Machine learning technologies are increasingly being used to analyze complex, ambiguous situations such as the spread of diseases or financial markets, but some of these algorithms falter when they encounter new data, an altered environment, or have hidden biases that come to the surface.
In machine learning, the term “robustness” refers to the quality or degree of an algorithm’s performance reliability. Ideally, an algorithm’s performance should not suffer when faced with new data versus training data. To increase robustness and trust in these technologies, Mert Gurbuzbalaban, a visiting fellow at the Center for Statistics and Machine Learning (CSML) at Princeton University for the 2022-2023 academic year, is exploring robustness in machine learning as part of his overall research agenda.
“One of today's big challenges for machine learning is that our current algorithms are not robust,” said Gurbuzbalaban, an associate professor at Rutgers University’s Department of Management Science and Information Systems. “For example, if you build an algorithm to predict the financial markets, such as the stock price of a company, the model could be based on the last six months of data, but what happens if the pandemic ends, there is a new vaccine, or it’s summer, and people go on vacation. The nature of the data changes. Then the current models we have can give you incorrect results.”
“Basically, if the nature of the data changes a little bit, a current machine learning algorithm can fail,” he said. Another example is MRI imaging. In this case, factors such as the type of equipment or the angle of the device when used can impact an algorithm’s performance.
To address these performance issues, Gurbuzbalaban said, one needs distributionally robust machine learning, which, by design, is less fragile. Gurbuzbalaban has been looking at this technology and is discussing possible collaborative projects on the topic with several Princeton researchers.

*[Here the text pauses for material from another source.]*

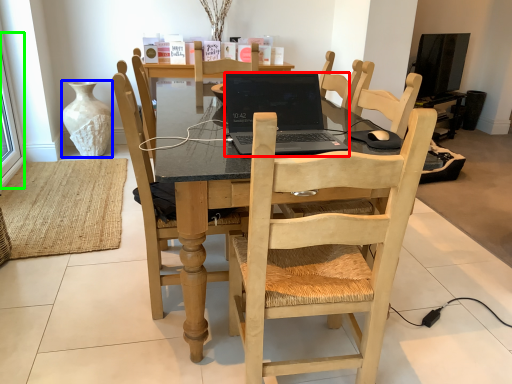
Question: Considering the real-world distances, which object is closest to laptop (highlighted by a red box)? vase (highlighted by a blue box) or window screen (highlighted by a green box).

Choices:
 (A) vase
 (B) window screen

Answer: (B)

During his time at CSML, Gurbuzbalaban also hosted two lunch and learn seminars. On November 21, 2022, he gave a talk titled “Robust and Risk-Averse Accelerated Gradient Methods.” For another lunch and learn seminar on November 28th, he invited Yassine Laguel, a postdoctoral researcher at Rutgers and one of Gurbuzbalaban’s advisees, to give a talk titled “Robustness for Models and Algorithms in Machine Learning.”
Robustness is just one aspect of Gurbuzbalaban’s research. His primary focus has been on “optimization and computational science driven by applications in large-scale information, decision and infrastructure systems. My work draws and extends ideas and tools from convex optimization, probability, and the control of systems,” Gurbuzbalaba said.
“I'm an optimizer. I am interested in developing optimization algorithms. But in terms of both theory and practice and as an application, I am interested in optimization with a focus on big data challenges,” Gurbuzbalaban elaborated.
“Traditionally, optimization algorithms are not designed for big problems. Maybe you have a few parameters - for example, optimizing a budget. But in modern data science, we have problems such as translating text to another language. This is a problem with many paraments and requires large-scale models. Traditional optimization models are not working well in this area in terms of their scalability properties. So that leads to my research focus: developing scalable optimization models.”
For his current stay at Princeton, Gurbuzbalaban has high hopes of collaborative research possibilities. Peter Ramadge, the CSML director, and the staff have been very helpful, he added.
“CSML is close to many different departments,” said Gurbuzbalaban. “The data science community is engaging, and there are many seminars you can attend. There is a lot of exciting research happening on campus, and that inspires me as an academic.”